(SOURCE INFORMATION):
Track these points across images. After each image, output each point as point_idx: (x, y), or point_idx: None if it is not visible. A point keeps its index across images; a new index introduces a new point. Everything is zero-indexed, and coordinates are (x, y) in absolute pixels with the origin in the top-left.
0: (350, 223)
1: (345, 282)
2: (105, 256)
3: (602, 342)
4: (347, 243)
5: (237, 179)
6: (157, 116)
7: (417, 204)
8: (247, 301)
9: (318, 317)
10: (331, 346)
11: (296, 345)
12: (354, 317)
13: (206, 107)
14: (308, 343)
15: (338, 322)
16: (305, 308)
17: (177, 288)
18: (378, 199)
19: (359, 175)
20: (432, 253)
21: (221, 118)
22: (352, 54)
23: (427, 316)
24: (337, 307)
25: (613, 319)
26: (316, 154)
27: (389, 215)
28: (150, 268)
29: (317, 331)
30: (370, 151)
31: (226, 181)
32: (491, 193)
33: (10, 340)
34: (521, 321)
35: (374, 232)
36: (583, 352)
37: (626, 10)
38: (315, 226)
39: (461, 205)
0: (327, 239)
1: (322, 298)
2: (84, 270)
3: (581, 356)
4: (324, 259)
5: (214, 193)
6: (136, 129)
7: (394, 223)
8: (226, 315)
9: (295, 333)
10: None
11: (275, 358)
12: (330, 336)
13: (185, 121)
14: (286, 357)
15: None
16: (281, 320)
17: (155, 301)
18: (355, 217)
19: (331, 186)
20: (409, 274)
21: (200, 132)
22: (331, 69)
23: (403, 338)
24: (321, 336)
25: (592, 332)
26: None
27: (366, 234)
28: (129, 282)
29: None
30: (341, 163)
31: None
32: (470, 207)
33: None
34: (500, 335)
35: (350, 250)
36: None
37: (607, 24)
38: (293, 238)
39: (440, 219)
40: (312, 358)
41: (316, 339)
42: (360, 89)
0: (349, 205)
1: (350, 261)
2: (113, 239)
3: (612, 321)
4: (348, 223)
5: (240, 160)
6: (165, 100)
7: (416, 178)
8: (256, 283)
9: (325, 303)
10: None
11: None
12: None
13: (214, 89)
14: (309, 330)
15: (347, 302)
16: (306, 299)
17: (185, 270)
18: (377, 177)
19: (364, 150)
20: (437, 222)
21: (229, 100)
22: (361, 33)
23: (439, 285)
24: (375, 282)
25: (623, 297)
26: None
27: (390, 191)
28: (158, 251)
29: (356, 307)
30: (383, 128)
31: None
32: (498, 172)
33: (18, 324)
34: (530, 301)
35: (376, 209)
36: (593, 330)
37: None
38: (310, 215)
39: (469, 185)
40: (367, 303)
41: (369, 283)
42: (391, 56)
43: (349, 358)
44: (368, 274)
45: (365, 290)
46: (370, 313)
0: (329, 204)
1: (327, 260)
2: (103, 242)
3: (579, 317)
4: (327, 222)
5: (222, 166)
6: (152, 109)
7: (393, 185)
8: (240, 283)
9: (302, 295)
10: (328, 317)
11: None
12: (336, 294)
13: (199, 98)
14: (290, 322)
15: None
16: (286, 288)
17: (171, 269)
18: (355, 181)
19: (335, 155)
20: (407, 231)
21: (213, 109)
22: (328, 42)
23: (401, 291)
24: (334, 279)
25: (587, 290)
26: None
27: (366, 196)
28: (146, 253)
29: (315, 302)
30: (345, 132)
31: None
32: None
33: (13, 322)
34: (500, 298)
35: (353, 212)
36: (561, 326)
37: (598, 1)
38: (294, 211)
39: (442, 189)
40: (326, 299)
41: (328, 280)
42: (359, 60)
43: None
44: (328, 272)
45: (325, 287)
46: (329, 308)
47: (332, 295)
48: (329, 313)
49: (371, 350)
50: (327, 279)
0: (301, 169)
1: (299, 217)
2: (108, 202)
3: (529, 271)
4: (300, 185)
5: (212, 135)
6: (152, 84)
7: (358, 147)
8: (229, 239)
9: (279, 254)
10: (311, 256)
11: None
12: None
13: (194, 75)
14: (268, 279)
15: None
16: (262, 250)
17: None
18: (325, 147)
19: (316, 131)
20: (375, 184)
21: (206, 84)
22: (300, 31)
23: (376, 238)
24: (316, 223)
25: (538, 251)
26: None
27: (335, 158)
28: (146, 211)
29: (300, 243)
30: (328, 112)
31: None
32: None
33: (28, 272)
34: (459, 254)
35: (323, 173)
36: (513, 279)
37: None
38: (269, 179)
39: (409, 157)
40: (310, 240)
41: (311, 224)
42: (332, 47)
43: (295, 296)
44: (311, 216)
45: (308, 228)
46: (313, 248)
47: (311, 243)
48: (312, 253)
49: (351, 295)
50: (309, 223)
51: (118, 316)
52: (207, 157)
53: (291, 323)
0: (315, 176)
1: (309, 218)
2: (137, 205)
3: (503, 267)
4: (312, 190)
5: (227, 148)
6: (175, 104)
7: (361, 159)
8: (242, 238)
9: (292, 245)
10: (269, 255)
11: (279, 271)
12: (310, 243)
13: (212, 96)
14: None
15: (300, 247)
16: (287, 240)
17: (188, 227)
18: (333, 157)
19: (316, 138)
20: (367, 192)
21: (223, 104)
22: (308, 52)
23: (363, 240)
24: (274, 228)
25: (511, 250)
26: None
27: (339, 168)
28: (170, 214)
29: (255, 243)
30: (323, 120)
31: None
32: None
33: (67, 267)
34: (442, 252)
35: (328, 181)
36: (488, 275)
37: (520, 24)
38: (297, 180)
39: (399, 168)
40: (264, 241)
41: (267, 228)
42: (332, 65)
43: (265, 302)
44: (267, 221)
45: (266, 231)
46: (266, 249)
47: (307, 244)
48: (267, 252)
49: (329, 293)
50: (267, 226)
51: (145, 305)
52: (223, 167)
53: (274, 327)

(WHAT THIS TASK INVOLVES):
An exact reproduction of all the entries above is the expected answer.

(EXERCISE SOLUTION):
Track these points across images. After each image, output each point as point_idx: (x, y), or point_idx: None if it is not visible. A point keeps its index across images; a new index introduces a new point. Everything is zero-indexed, and coordinates are (x, y) in absolute pixels with the origin in the top-left.
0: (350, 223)
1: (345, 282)
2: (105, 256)
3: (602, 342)
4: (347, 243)
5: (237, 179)
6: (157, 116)
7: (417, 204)
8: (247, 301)
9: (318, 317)
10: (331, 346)
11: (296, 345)
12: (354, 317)
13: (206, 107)
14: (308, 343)
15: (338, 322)
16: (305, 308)
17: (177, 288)
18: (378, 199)
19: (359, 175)
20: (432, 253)
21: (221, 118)
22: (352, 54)
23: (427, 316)
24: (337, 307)
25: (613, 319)
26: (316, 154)
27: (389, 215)
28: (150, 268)
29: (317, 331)
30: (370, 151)
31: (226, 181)
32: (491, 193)
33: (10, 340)
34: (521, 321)
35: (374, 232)
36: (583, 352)
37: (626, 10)
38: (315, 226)
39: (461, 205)
0: (327, 239)
1: (322, 298)
2: (84, 270)
3: (581, 356)
4: (324, 259)
5: (214, 193)
6: (136, 129)
7: (394, 223)
8: (226, 315)
9: (295, 333)
10: None
11: (275, 358)
12: (330, 336)
13: (185, 121)
14: (286, 357)
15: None
16: (281, 320)
17: (155, 301)
18: (355, 217)
19: (331, 186)
20: (409, 274)
21: (200, 132)
22: (331, 69)
23: (403, 338)
24: (321, 336)
25: (592, 332)
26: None
27: (366, 234)
28: (129, 282)
29: None
30: (341, 163)
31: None
32: (470, 207)
33: None
34: (500, 335)
35: (350, 250)
36: None
37: (607, 24)
38: (293, 238)
39: (440, 219)
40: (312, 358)
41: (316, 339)
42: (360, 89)
0: (349, 205)
1: (350, 261)
2: (113, 239)
3: (612, 321)
4: (348, 223)
5: (240, 160)
6: (165, 100)
7: (416, 178)
8: (256, 283)
9: (325, 303)
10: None
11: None
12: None
13: (214, 89)
14: (309, 330)
15: (347, 302)
16: (306, 299)
17: (185, 270)
18: (377, 177)
19: (364, 150)
20: (437, 222)
21: (229, 100)
22: (361, 33)
23: (439, 285)
24: (375, 282)
25: (623, 297)
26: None
27: (390, 191)
28: (158, 251)
29: (356, 307)
30: (383, 128)
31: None
32: (498, 172)
33: (18, 324)
34: (530, 301)
35: (376, 209)
36: (593, 330)
37: None
38: (310, 215)
39: (469, 185)
40: (367, 303)
41: (369, 283)
42: (391, 56)
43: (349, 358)
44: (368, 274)
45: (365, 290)
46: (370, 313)
0: (329, 204)
1: (327, 260)
2: (103, 242)
3: (579, 317)
4: (327, 222)
5: (222, 166)
6: (152, 109)
7: (393, 185)
8: (240, 283)
9: (302, 295)
10: (328, 317)
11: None
12: (336, 294)
13: (199, 98)
14: (290, 322)
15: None
16: (286, 288)
17: (171, 269)
18: (355, 181)
19: (335, 155)
20: (407, 231)
21: (213, 109)
22: (328, 42)
23: (401, 291)
24: (334, 279)
25: (587, 290)
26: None
27: (366, 196)
28: (146, 253)
29: (315, 302)
30: (345, 132)
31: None
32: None
33: (13, 322)
34: (500, 298)
35: (353, 212)
36: (561, 326)
37: (598, 1)
38: (294, 211)
39: (442, 189)
40: (326, 299)
41: (328, 280)
42: (359, 60)
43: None
44: (328, 272)
45: (325, 287)
46: (329, 308)
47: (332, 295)
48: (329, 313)
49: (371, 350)
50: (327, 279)
0: (301, 169)
1: (299, 217)
2: (108, 202)
3: (529, 271)
4: (300, 185)
5: (212, 135)
6: (152, 84)
7: (358, 147)
8: (229, 239)
9: (279, 254)
10: (311, 256)
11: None
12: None
13: (194, 75)
14: (268, 279)
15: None
16: (262, 250)
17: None
18: (325, 147)
19: (316, 131)
20: (375, 184)
21: (206, 84)
22: (300, 31)
23: (376, 238)
24: (316, 223)
25: (538, 251)
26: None
27: (335, 158)
28: (146, 211)
29: (300, 243)
30: (328, 112)
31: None
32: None
33: (28, 272)
34: (459, 254)
35: (323, 173)
36: (513, 279)
37: None
38: (269, 179)
39: (409, 157)
40: (310, 240)
41: (311, 224)
42: (332, 47)
43: (295, 296)
44: (311, 216)
45: (308, 228)
46: (313, 248)
47: (311, 243)
48: (312, 253)
49: (351, 295)
50: (309, 223)
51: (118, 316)
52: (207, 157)
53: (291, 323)
0: (315, 176)
1: (309, 218)
2: (137, 205)
3: (503, 267)
4: (312, 190)
5: (227, 148)
6: (175, 104)
7: (361, 159)
8: (242, 238)
9: (292, 245)
10: (269, 255)
11: (279, 271)
12: (310, 243)
13: (212, 96)
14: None
15: (300, 247)
16: (287, 240)
17: (188, 227)
18: (333, 157)
19: (316, 138)
20: (367, 192)
21: (223, 104)
22: (308, 52)
23: (363, 240)
24: (274, 228)
25: (511, 250)
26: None
27: (339, 168)
28: (170, 214)
29: (255, 243)
30: (323, 120)
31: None
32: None
33: (67, 267)
34: (442, 252)
35: (328, 181)
36: (488, 275)
37: (520, 24)
38: (297, 180)
39: (399, 168)
40: (264, 241)
41: (267, 228)
42: (332, 65)
43: (265, 302)
44: (267, 221)
45: (266, 231)
46: (266, 249)
47: (307, 244)
48: (267, 252)
49: (329, 293)
50: (267, 226)
51: (145, 305)
52: (223, 167)
53: (274, 327)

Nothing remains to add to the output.